I want to be sure that weighting the loss in pytorch gets the same weights result as changing learning rate would.
The gradients attached to the weights will be different, but that’s fine.
This math works on paper, so I’m curious about the implementation.
In short, is Loss * 1
with lr = 2
the same as Loss * 2
with lr=1
. EDIT: and would that apply to any equivalent pair?

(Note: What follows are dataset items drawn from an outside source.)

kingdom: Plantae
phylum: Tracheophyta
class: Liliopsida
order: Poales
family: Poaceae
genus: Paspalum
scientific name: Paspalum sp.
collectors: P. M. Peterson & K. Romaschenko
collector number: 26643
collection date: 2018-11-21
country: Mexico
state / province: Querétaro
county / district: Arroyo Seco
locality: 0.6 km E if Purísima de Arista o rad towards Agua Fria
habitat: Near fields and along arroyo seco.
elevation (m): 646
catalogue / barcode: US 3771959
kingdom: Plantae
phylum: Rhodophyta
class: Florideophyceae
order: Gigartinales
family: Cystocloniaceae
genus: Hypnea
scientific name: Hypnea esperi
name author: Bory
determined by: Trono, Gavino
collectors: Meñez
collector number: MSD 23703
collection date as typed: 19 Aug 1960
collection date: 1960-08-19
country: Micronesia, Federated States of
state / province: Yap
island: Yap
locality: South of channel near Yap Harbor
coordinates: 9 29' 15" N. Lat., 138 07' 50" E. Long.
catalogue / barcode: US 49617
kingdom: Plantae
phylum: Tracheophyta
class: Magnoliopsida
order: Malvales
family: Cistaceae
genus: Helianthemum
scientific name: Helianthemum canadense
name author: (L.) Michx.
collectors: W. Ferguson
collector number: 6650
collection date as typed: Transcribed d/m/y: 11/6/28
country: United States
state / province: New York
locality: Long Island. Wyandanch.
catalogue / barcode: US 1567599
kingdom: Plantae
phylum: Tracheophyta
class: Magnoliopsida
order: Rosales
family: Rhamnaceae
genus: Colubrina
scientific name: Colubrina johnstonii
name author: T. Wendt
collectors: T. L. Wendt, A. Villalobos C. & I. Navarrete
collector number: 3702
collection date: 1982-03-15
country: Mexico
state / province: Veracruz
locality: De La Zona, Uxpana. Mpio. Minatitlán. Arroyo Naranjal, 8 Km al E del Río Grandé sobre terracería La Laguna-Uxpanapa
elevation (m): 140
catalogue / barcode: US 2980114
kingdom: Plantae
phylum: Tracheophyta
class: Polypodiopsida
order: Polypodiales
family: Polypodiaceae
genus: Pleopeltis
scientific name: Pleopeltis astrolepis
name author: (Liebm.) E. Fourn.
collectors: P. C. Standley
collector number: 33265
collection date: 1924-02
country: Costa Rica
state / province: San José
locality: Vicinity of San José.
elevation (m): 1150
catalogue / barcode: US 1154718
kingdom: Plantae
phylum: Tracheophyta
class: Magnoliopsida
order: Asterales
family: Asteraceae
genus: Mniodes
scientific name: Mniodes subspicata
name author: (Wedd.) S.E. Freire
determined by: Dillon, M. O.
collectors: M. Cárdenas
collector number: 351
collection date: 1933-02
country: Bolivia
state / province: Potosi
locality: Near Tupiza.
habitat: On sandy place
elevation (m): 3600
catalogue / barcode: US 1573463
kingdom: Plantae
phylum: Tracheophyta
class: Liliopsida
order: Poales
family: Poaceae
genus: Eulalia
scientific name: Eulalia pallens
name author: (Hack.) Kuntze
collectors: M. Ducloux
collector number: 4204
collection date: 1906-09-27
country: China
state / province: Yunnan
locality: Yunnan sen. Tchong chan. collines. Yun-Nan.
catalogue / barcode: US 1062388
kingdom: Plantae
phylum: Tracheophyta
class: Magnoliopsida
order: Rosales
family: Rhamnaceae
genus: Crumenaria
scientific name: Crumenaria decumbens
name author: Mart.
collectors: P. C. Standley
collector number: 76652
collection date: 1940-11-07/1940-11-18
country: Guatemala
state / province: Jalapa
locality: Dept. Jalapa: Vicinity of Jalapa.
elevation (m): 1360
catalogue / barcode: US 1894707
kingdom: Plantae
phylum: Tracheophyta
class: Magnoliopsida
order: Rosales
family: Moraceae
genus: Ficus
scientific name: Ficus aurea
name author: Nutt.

Here is two short bits of code that demonstrate the behavior that I want:
- With lr=2
import torch as t
inp = t.tensor([[.1,.2,.3],[.2,.3,.4],[.4,.5,.6]], requires_grad=True)
w1 = t.tensor([[.1,.2,.3],[.2,.3,.4],[.4,.5,.6]], requires_grad=True)
w2 = t.tensor([[.1,.2,.3],[.2,.3,.4],[.4,.5,.6]], requires_grad=True)
a = (inp*w1)
b = (a*w2)
L = b.sum()
L.backward()
opt = t.optim.SGD([w1,w2],lr=2)
opt.step()
print(w1,w2,sep='\n')
print(w1.grad,w2.grad,sep='\n')
With L*2
import torch as t
inp = t.tensor([[.1,.2,.3],[.2,.3,.4],[.4,.5,.6]], requires_grad=True)
w1 = t.tensor([[.1,.2,.3],[.2,.3,.4],[.4,.5,.6]], requires_grad=True)
w2 = t.tensor([[.1,.2,.3],[.2,.3,.4],[.4,.5,.6]], requires_grad=True)
a = (inp*w1)
b = (a*w2)
L = b.sum()
L = 2*L
L.backward()
opt = t.optim.SGD([w1,w2],lr=1)
opt.step()
print(w1,w2,sep='\n')
print(w1.grad,w2.grad,sep='\n')